Agam – Pencarian korban hilang akibat bencana alam di Kabupaten Agam, Sumatera Barat, resmi dihentikan pada Senin (22/12/2025).
Keputusan ini diambil Pemkab Agam setelah mendapat persetujuan dan surat pernyataan ikhlas dari keluarga korban.
Bupati Agam, Benni Warlis, mengumumkan penghentian pencarian dalam rapat evaluasi tanggap darurat bencana di Lubuk Basung.
“Berdasarkan surat dan persetujuan dari para ahli waris, hari ini pencarian korban telah kita hentikan,” kata Benni Warlis.

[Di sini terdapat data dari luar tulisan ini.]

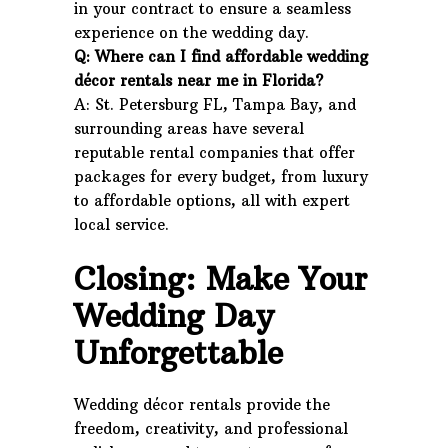
in your contract to ensure a seamless
experience on the wedding day.
Q: Where can I find affordable wedding
décor rentals near me in Florida?
A: St. Petersburg FL, Tampa Bay, and
surrounding areas have several
reputable rental companies that offer
packages for every budget, from luxury
to affordable options, all with expert
local service.
Closing: Make Your
Wedding Day
Unforgettable
Wedding décor rentals provide the
freedom, creativity, and professional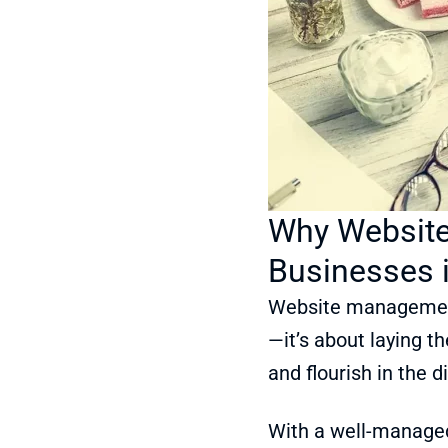
Why Website
Businesses 
Website management i
—it’s about laying t
and flourish in the d
With a well-managed 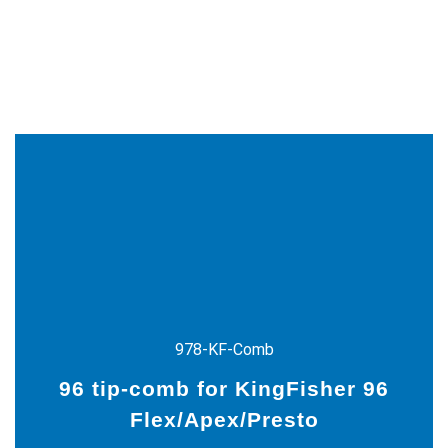
978-KF-Comb
96 tip-comb for KingFisher 96
9
Flex/Apex/Presto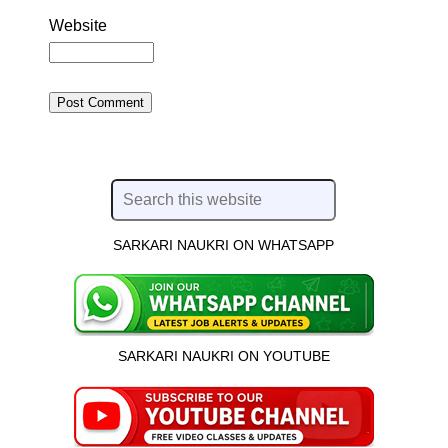
Website
SARKARI NAUKRI ON WHATSAPP
SARKARI NAUKRI ON YOUTUBE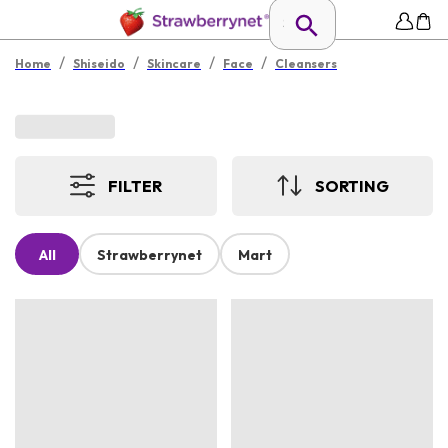
/
/
/
/
Home
Shiseido
Skincare
Face
Cleansers
FILTER
SORTING
All
Strawberrynet
Mart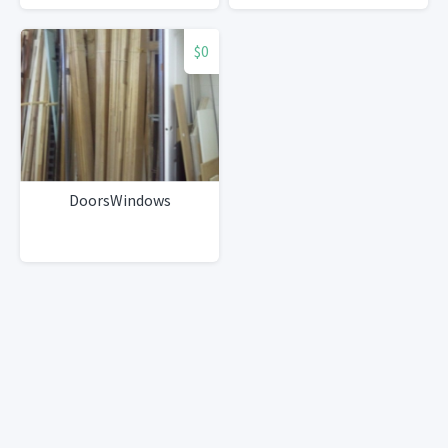
w/Grohe faucet, all
appliances
$0
DoorsWindows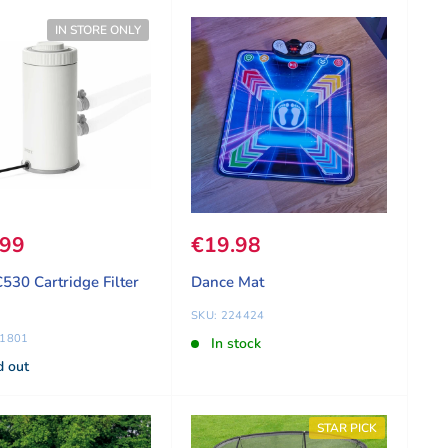
IN STORE ONLY
 price
.99
Sale price
€19.98
C530 Cartridge Filter
Dance Mat
SKU: 224424
81801
In stock
d out
STAR PICK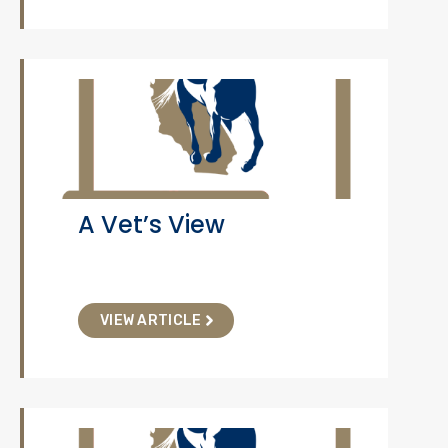
A Vet’s View
VIEW ARTICLE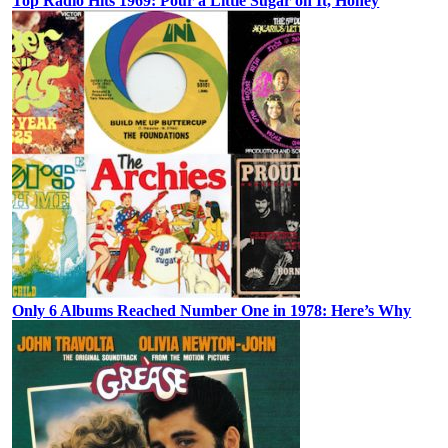
Top Radio Hits 1969: Pour a Little Sugar on It, Honey
Only 6 Albums Reached Number One in 1978: Here’s Why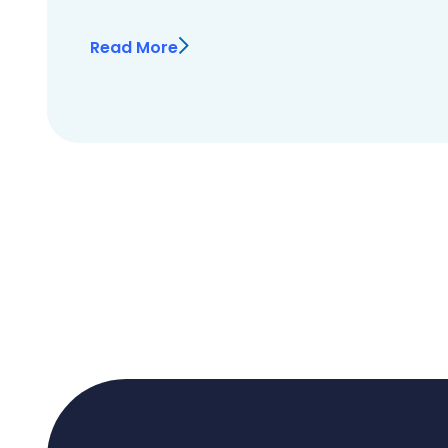
Read More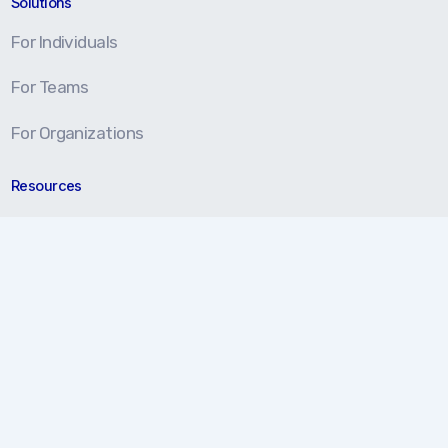
Solutions
For Individuals
For Teams
For Organizations
Resources
Blog
Resource Center
Certification Prep
About
About Us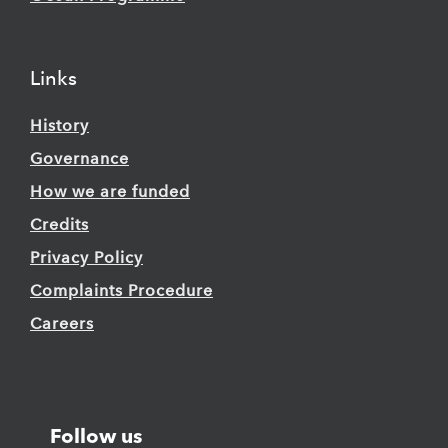
Links
History
Governance
How we are funded
Credits
Privacy Policy
Complaints Procedure
Careers
Follow us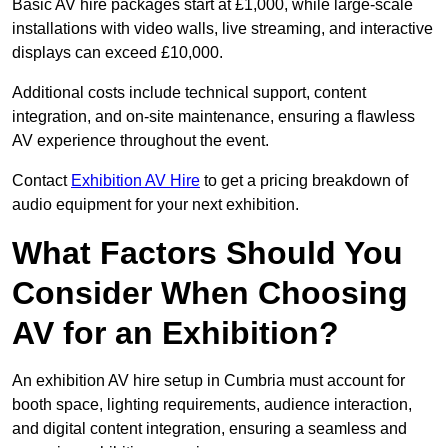
Basic AV hire packages start at £1,000, while large-scale
installations with video walls, live streaming, and interactive
displays can exceed £10,000.
Additional costs include technical support, content
integration, and on-site maintenance, ensuring a flawless
AV experience throughout the event.
Contact
Exhibition AV Hire
to get a pricing breakdown of
audio equipment for your next exhibition.
What Factors Should You
Consider When Choosing
AV for an Exhibition?
An exhibition AV hire setup in Cumbria must account for
booth space, lighting requirements, audience interaction,
and digital content integration, ensuring a seamless and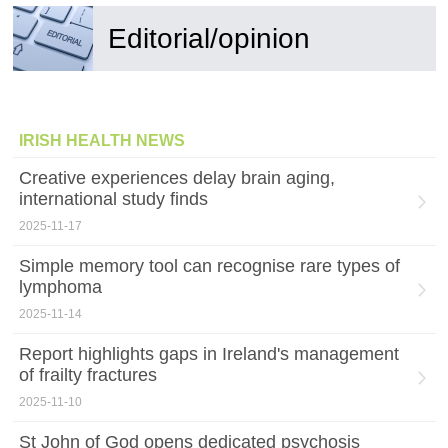
Editorial/opinion
IRISH HEALTH NEWS
Creative experiences delay brain aging,
international study finds
2025-11-17
Simple memory tool can recognise rare types of
lymphoma
2025-11-14
Report highlights gaps in Ireland's management
of frailty fractures
2025-11-10
St John of God opens dedicated psychosis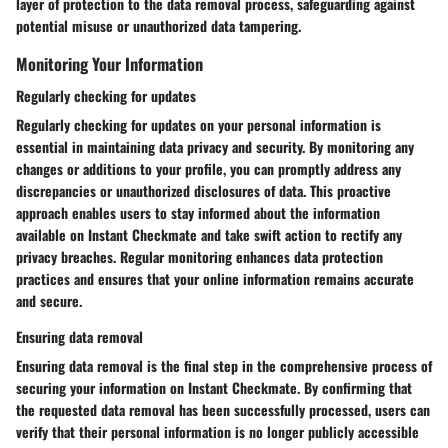
layer of protection to the data removal process, safeguarding against
potential misuse or unauthorized data tampering.
Monitoring Your Information
Regularly checking for updates
Regularly checking for updates on your personal information is
essential in maintaining data privacy and security. By monitoring any
changes or additions to your profile, you can promptly address any
discrepancies or unauthorized disclosures of data. This proactive
approach enables users to stay informed about the information
available on Instant Checkmate and take swift action to rectify any
privacy breaches. Regular monitoring enhances data protection
practices and ensures that your online information remains accurate
and secure.
Ensuring data removal
Ensuring data removal is the final step in the comprehensive process of
securing your information on Instant Checkmate. By confirming that
the requested data removal has been successfully processed, users can
verify that their personal information is no longer publicly accessible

Meski pencarian dihentikan, Pemkab Agam memperpanjang masa tanggap darurat selama 14 hari ke depan.
Fokus utama saat ini adalah pemulihan akses jalan utama yang terputus akibat longsor dan banjir.
Pemerintah daerah juga berencana membangun jembatan darurat dan hunian sementara (Huntara) bagi warga terdampak.
Benni Warlis menginstruksikan seluruh OPD untuk memvalidasi data kerusakan secara akurat.
Data ini akan menjadi dasar pengajuan bantuan rehabilitasi dan rekonstruksi ke Pemerintah Pusat.
Pemkab Agam mengajak seluruh masyarakat untuk bersama-sama memfokuskan diri pada pemulihan infrastruktur dan ekonomi pasca bencana.